DOCUMENT TEXT:
---

The Elena Ruz

Would you like to be immortalized in sandwich form?

Read Time: 9 minutes

This week we’re taking a quick trip to Cuba to try a sandwich that was invented by a teenager. That teenager ended up living to 102 years old, so maybe this sandwich is good for you?

Who was Elena Ruz?

During my research—aka googling—for this sandwich, I found an article from the Miami Herald that tells the tale of a sandwich that a woman named Elena Ruz enjoyed in the late 1920s in Cuba. Ruz was around 18 or 19 when she was a frequent patron of a restaurant called El Carmelo in the El Vedado neighborhood of Havana, Cuba and she would order a sandwich prepared in a very specific way. Eventually, the restaurant staff became familiar enough with her sandwich order that they added it to the menu and gave the sandwich her name.

Later in life—after her teenage years—Elena Ruz changed her name to Elena Ruz Valdés-Fauli. I will mostly refer to her as Elena Ruz or Ruz in this blog post to keep things simple.

Ruz fled Cuba after the Cuban revolution—which lasted from 1953 through 1959—and she spent 9 years living in Spain. After that, she and her husband moved to Kendall, Florida, just outside of Miami before finally settling in San Jose, Costa Rica. She claims that she found her namesake sandwich on restaurant menus in each place she lived. Elena Ruz Valdés-Fauli died at the age of 102 in 2011. She left behind a tasty sandwich legacy.

What is an Elena Ruz sandwich?

Compared to other sandwiches I’ve written about an Elena Ruz sandwich is pretty simple. It is made from roasted and sliced turkey, whipped cream cheese, and strawberry jam on a toasted medianoche bread roll. If you’ve never had it, medianoche bread is like challah or brioche, so you could use either of those as a substitute. Some sources say that the bread should be dry toasted before adding the ingredients but most restaurants seem to treat this sandwich like other Cuban or pressed sandwiches and they toast the bread with ingredients inside by pressing the sandwich in a panini press.

Because cream cheese is involved, I tended to toast/press lightly in the creation of my Elena Ruz sandwiches by cooking them in the panini press for about half the amount of time I would have cooked a Cubano. Pressing too hard or cooking the sandwich too long might lead to the cream cheese melting and running out of the sandwich.

Here’s a video shared by what appears to be a small Miami-based coffee company called Abuela Mami Coffee. It’s how an Elena Ruz sandwich is created at Sergio’s Family Restaurant in Miami, Florida. From glancing at Sergio’s current online menu, it first appeared that the Elena Ruz sandwich is no longer sold there but digging a little deeper on the internet I found that it’s still available if you ask, just not on the menu.

The technique for pressing and warming the sandwich in that video isn’t exactly how I do it, but the ideas are similar. They’re also using slices of firm cream cheese instead of whipped cream cheese which I do think makes a pretty big difference in the finished sandwich.

WDJT: What Does Jim Think?

I wanted to try to make and eat the Elena Ruz sandwich for two reasons.

---

RECORDS:

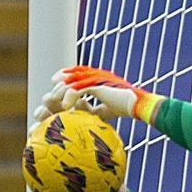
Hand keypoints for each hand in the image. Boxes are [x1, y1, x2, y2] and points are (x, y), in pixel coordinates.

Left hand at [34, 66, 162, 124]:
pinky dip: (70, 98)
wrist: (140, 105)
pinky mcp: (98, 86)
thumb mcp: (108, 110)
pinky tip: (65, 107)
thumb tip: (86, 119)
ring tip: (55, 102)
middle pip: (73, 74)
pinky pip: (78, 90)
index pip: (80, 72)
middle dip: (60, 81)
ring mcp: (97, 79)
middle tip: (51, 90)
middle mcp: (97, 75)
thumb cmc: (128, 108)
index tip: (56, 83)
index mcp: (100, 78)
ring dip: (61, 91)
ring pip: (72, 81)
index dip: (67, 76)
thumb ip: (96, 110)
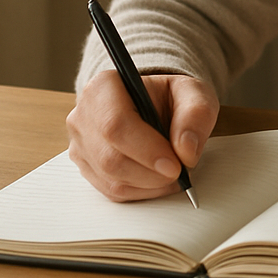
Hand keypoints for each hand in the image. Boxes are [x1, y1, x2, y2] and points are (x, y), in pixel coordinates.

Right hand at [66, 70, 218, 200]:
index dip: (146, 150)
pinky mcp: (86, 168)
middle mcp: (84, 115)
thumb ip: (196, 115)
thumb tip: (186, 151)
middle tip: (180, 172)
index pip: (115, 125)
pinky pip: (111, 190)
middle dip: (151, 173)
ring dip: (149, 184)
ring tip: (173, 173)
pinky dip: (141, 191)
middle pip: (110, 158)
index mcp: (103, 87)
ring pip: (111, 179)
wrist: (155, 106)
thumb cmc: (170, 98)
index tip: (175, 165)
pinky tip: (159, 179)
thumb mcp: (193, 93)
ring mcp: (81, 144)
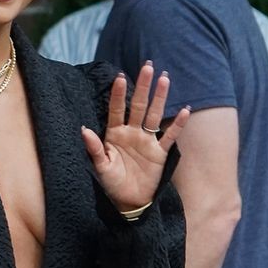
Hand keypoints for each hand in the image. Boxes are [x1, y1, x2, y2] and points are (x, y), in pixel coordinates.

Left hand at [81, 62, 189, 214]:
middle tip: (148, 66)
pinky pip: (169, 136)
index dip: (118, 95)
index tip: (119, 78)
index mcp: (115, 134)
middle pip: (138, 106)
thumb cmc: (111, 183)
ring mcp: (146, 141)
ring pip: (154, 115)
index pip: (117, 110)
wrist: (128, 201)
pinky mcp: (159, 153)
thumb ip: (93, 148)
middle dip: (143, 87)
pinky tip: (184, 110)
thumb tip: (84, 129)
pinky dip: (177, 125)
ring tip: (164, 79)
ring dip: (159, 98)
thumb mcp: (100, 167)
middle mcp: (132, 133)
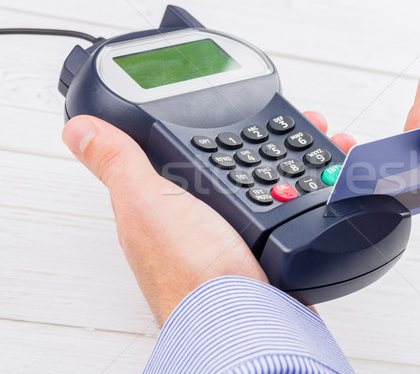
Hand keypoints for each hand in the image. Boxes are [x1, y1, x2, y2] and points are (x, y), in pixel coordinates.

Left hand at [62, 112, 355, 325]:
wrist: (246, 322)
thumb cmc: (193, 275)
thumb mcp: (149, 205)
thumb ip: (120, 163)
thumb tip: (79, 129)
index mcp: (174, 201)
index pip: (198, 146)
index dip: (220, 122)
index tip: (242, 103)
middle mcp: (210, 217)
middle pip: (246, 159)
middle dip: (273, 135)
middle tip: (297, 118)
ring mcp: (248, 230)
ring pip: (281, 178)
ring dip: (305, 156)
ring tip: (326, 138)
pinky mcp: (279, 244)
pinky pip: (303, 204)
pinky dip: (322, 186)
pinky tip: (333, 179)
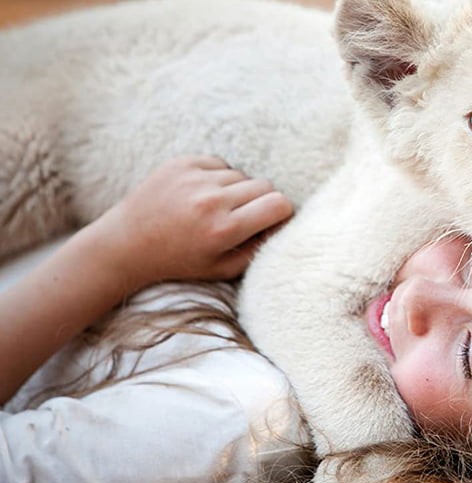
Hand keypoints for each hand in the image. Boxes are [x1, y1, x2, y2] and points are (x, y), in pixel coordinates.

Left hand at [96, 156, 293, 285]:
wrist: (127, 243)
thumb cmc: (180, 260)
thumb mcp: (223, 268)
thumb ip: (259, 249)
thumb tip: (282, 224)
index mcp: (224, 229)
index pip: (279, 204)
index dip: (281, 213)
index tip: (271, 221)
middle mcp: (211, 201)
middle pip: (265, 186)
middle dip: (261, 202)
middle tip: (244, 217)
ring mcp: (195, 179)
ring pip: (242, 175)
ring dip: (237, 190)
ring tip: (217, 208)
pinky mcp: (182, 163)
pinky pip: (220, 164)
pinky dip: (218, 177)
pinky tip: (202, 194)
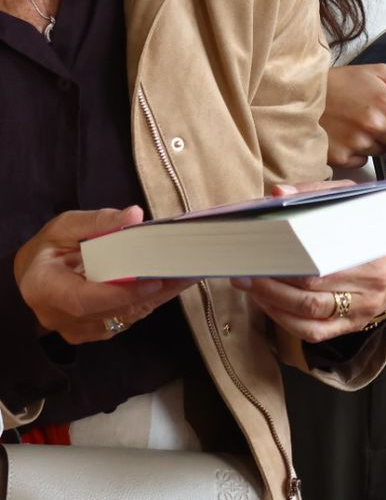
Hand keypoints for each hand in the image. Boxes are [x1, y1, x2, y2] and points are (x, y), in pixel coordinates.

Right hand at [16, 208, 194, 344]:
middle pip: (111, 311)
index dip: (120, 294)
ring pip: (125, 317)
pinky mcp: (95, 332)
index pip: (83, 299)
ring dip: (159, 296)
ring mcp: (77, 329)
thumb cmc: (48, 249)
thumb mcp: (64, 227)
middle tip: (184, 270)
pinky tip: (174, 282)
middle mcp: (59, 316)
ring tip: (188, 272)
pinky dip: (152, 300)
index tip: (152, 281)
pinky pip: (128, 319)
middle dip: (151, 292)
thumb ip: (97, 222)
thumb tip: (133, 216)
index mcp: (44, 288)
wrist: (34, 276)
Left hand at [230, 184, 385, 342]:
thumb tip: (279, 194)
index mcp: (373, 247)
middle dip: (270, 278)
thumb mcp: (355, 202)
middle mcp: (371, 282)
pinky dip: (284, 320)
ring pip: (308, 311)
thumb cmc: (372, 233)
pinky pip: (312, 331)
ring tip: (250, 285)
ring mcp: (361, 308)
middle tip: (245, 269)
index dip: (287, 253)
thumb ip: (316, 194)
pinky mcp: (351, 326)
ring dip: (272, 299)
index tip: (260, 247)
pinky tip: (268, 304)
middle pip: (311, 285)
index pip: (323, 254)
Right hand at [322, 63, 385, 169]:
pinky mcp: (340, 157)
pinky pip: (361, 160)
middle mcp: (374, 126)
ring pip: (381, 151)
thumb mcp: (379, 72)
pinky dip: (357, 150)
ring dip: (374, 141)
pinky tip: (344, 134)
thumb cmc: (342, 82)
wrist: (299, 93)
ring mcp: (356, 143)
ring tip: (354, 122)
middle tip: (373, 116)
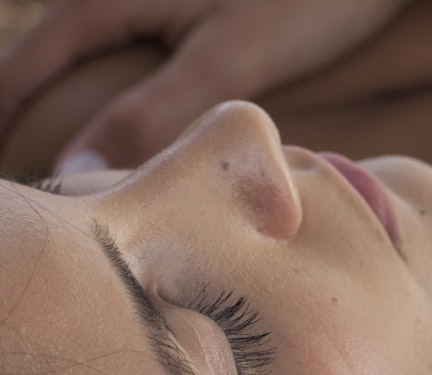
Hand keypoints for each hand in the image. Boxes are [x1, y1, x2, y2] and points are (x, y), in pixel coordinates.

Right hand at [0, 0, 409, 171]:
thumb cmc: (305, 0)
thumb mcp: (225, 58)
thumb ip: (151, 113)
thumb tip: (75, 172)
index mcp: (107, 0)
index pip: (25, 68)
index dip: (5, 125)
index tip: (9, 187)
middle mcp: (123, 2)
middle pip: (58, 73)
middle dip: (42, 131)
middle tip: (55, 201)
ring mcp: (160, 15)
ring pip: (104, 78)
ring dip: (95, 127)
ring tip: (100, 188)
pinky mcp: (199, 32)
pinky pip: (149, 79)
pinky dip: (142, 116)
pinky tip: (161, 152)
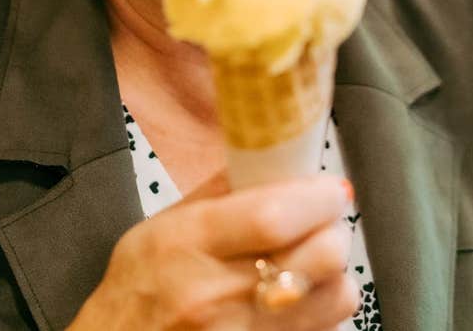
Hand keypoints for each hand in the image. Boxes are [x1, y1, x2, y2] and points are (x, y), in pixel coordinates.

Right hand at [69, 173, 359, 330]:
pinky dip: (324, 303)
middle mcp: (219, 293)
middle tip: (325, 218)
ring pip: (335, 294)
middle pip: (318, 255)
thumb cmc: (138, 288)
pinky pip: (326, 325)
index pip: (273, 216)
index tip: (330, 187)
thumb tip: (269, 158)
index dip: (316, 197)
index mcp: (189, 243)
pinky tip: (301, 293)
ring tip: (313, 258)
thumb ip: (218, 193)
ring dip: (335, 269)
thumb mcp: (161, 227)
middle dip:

---

PROBLEM DESCRIPTION:
According to the sandwich article, what ingredients make up an Elena Ruz sandwich? The listing is separate material with no connection to the sandwich article.

YOUR RESPONSE:
Roasted and sliced turkey, whipped cream cheese, and strawberry jam on a toasted medianoche bread roll.